Il est établi que le concept de sous-développement ne se limite pas à son acception économique. Ses ravages sont aussi et surtout à constater dans la situation socioculturelle du pays et dans les pratiques politiques de ses gouvernants, de son élite et de ses élus. Ce qui complique et aggrave la position de l’Algérie par rapport à celle des autres pays sous-développés est incontestablement la nature des enjeux autour desquels gravitent tous les agitateurs politiques. La puissance de la rente pétrolière a conduit à une sorte de statu quo sur tous les plans. Le terrorisme islamiste moribond se maintient dans un état de ‘’ni guerre ni paix’’. Face aux manœuvres et à la capacité de nuisance dont il peut encore se prévaloir- on a eu à le vivre ces derniers jours dans la banlieue d’Alger et dans la région de Boumerdès avec, en plus, la hantise et l’angoisse de revivre le climat sanglant des années 90-, le texte de la Charte et même le projet de la nouvelle constitution paraissent des documents superfétatoires. Quand la réalité du terrain est en déphasage complet avec l’angélisme des clauses scripturales, il y a certainement lieu de réviser sa copie et de prendre le taureau par les cornes.

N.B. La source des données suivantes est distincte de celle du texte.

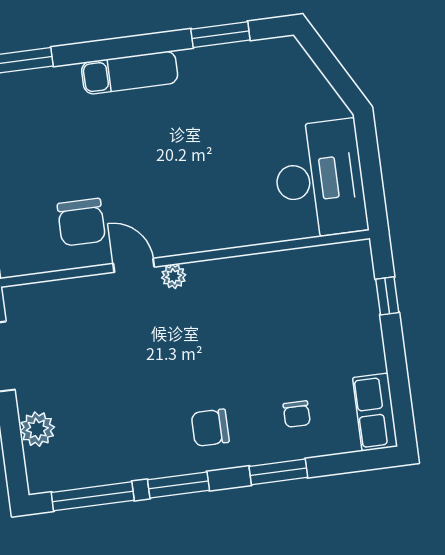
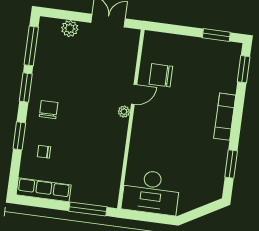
window: (387, 296) -> (88, 209), width x2.17
row of seats: (375, 412) -> (44, 190), width x1.48

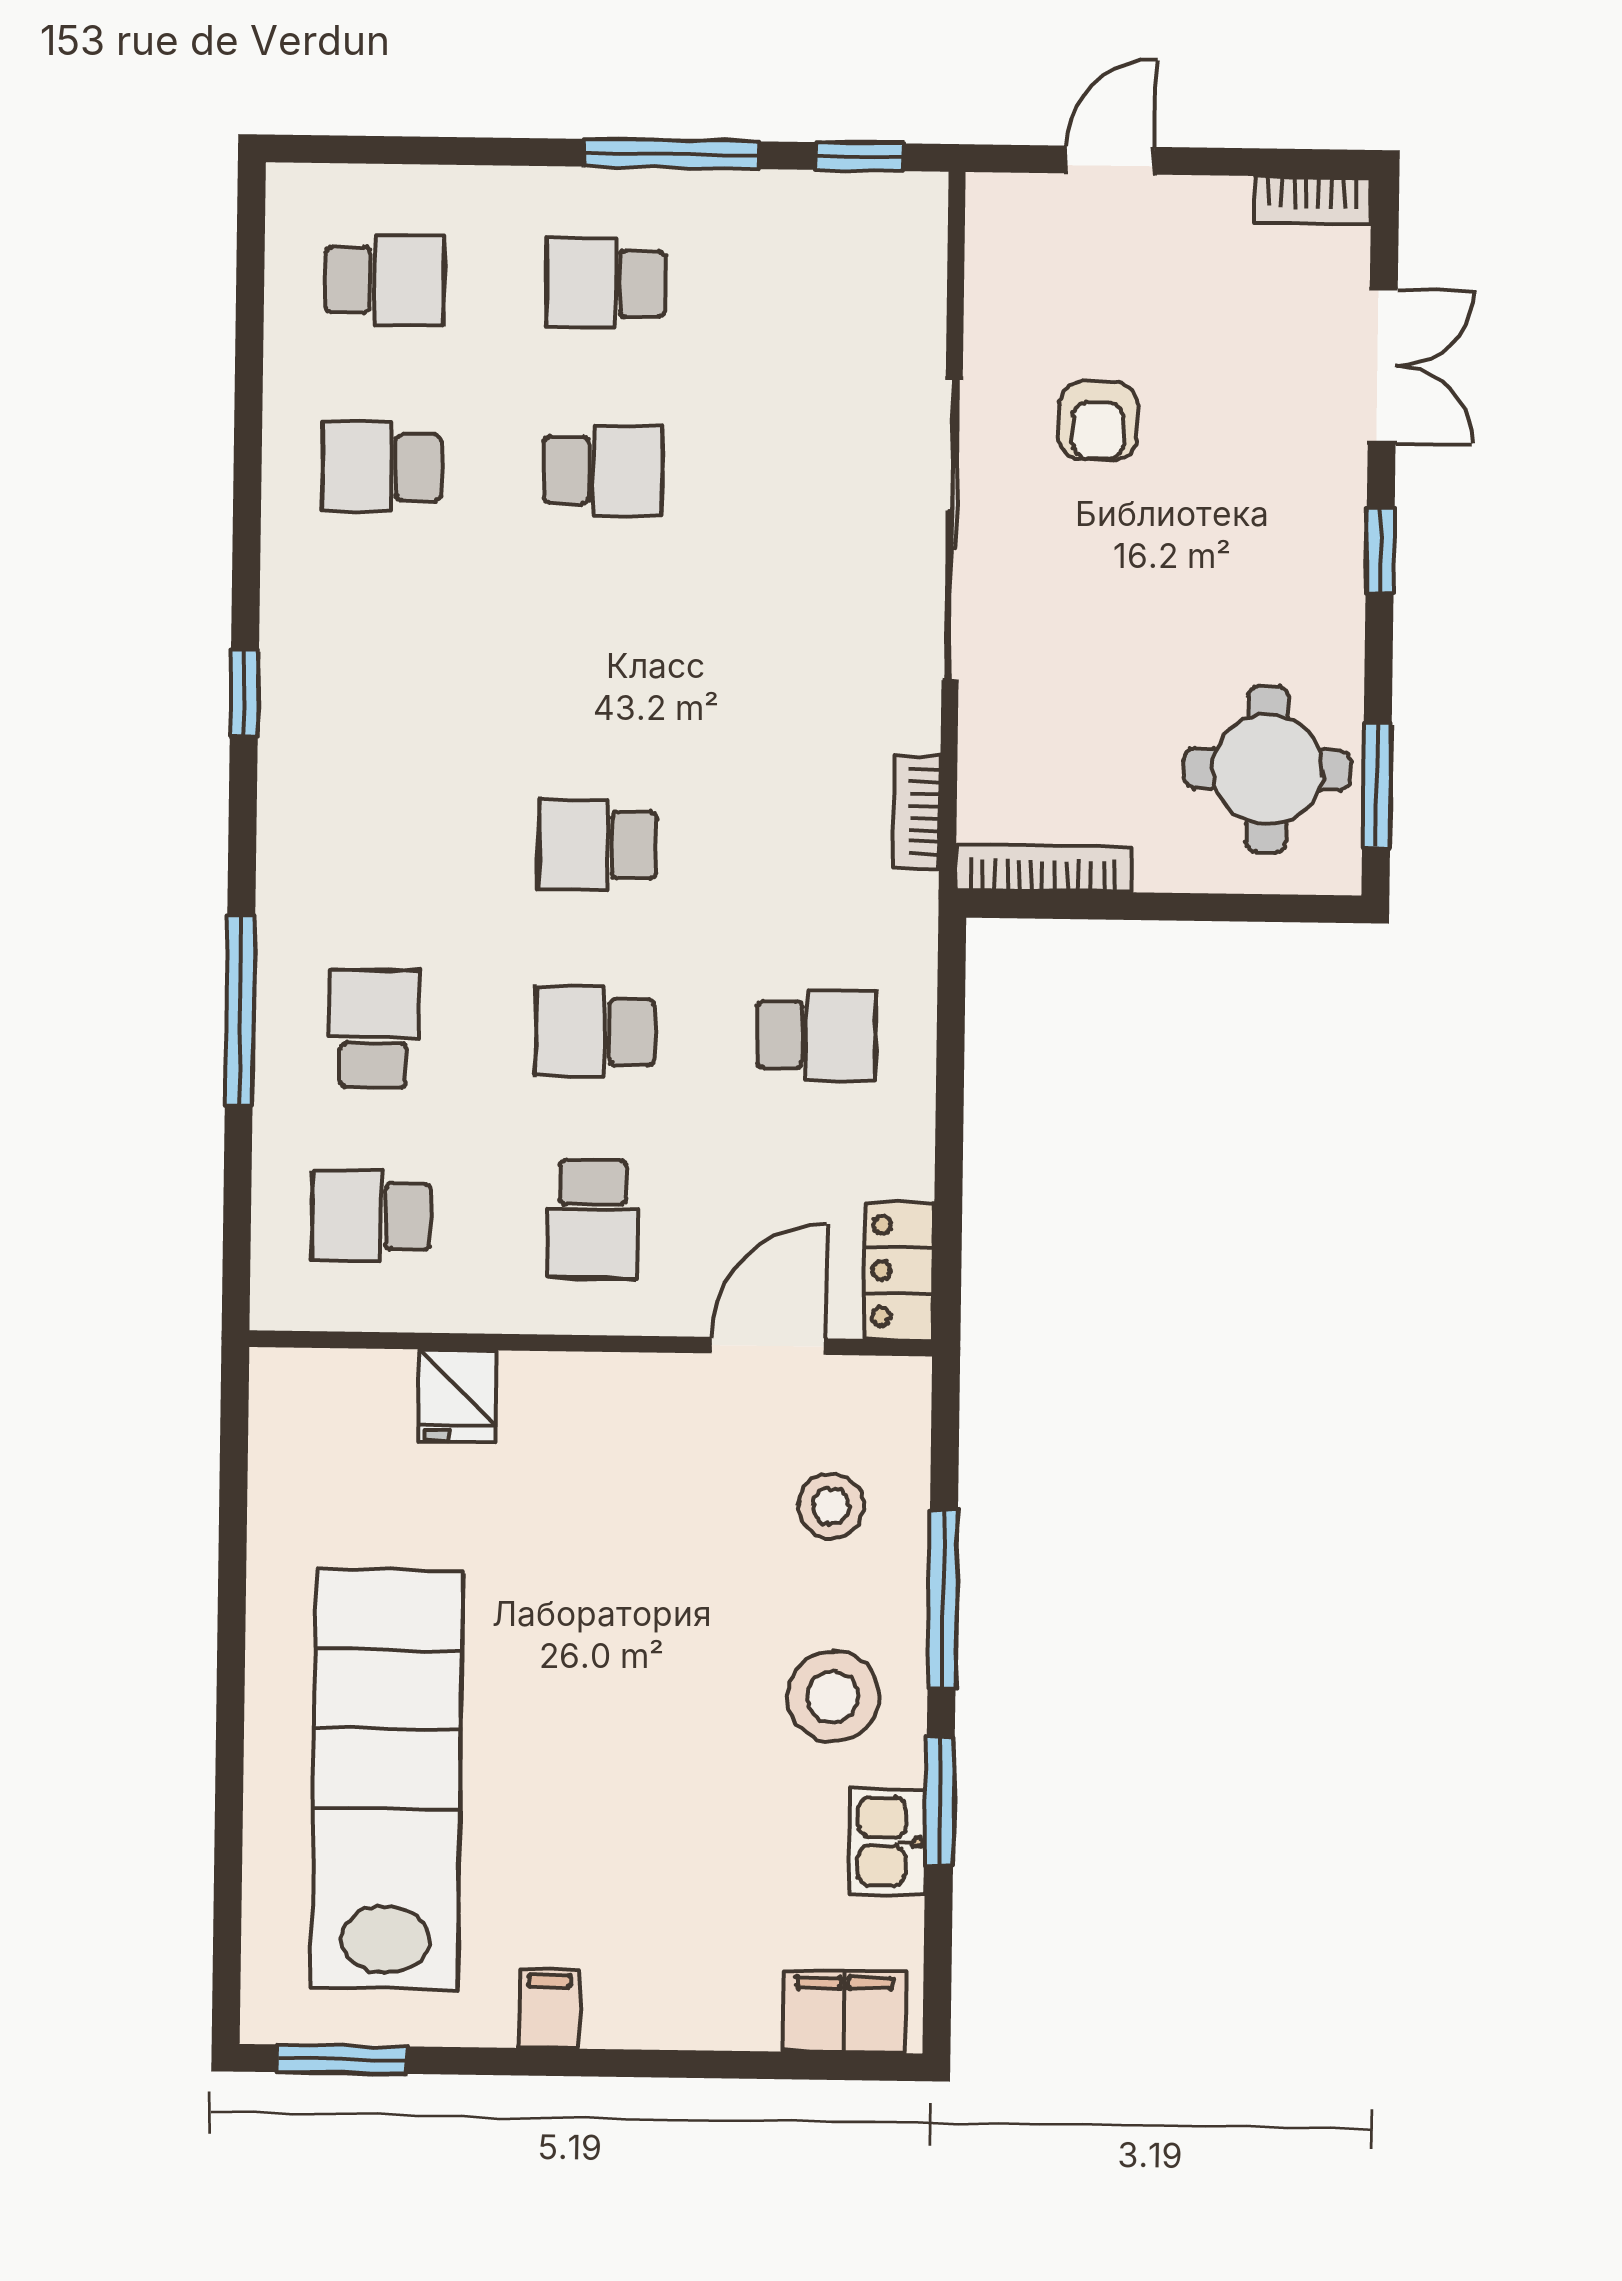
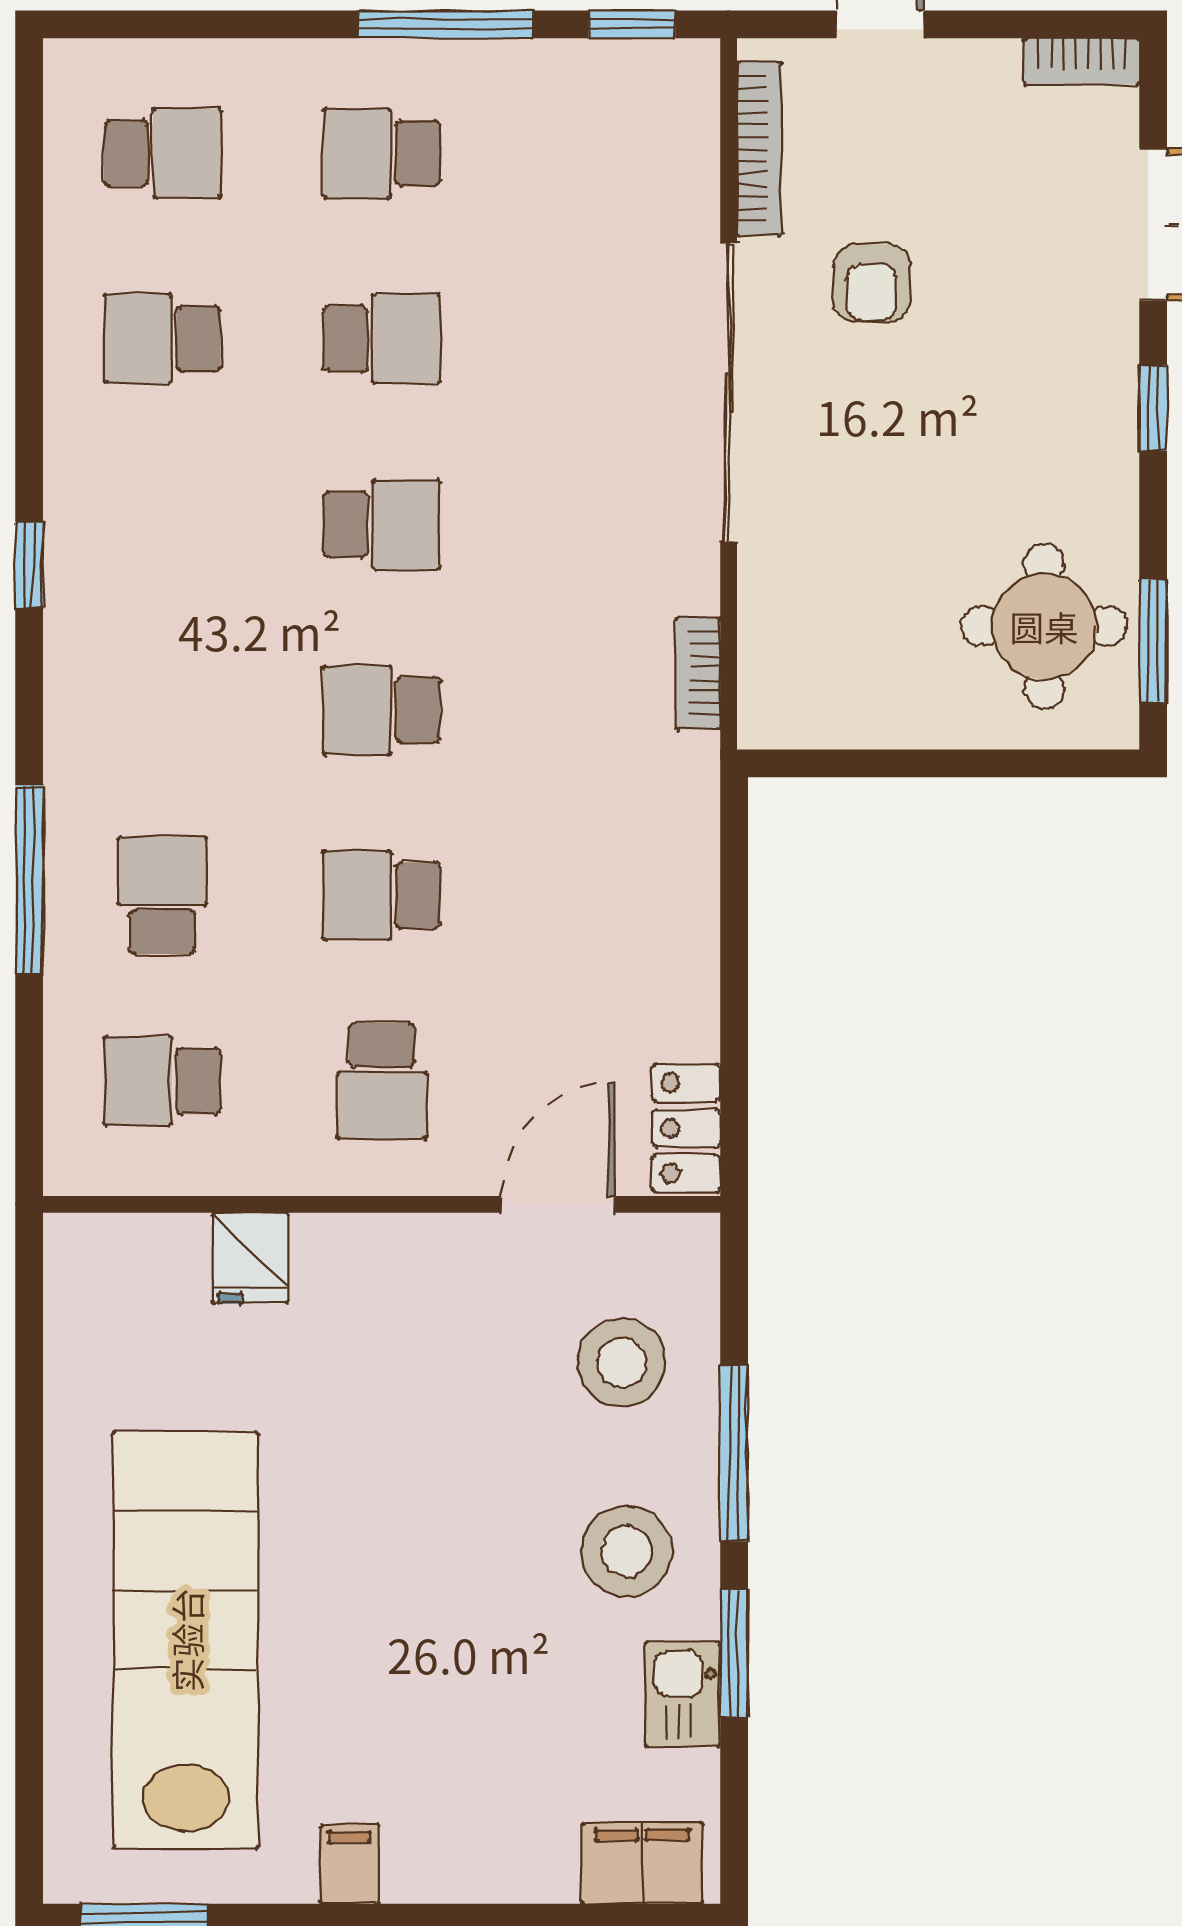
bookcase: (1044, 868) -> (759, 149), moved, turned 90
school desk: (816, 1035) -> (382, 524), moved
stool: (831, 1506) -> (622, 1362), width x1.38, depth x1.38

À l’approche de nouvelles échéances électorales, l’on est en droit de se poser la question de savoir à qui profitera l’hypertrophie de la politique ‘’informelle’’. Bien mieux, et plus légitimement encore, on doit s’interroger sur le destin de la mouvance démocratique dans ce jeu de micmacs préférant le cloaque des intrigues et la sentine de vices au débat d’idées structuré de façon à ne considérer que l’intérêt et l’avenir des Algériens.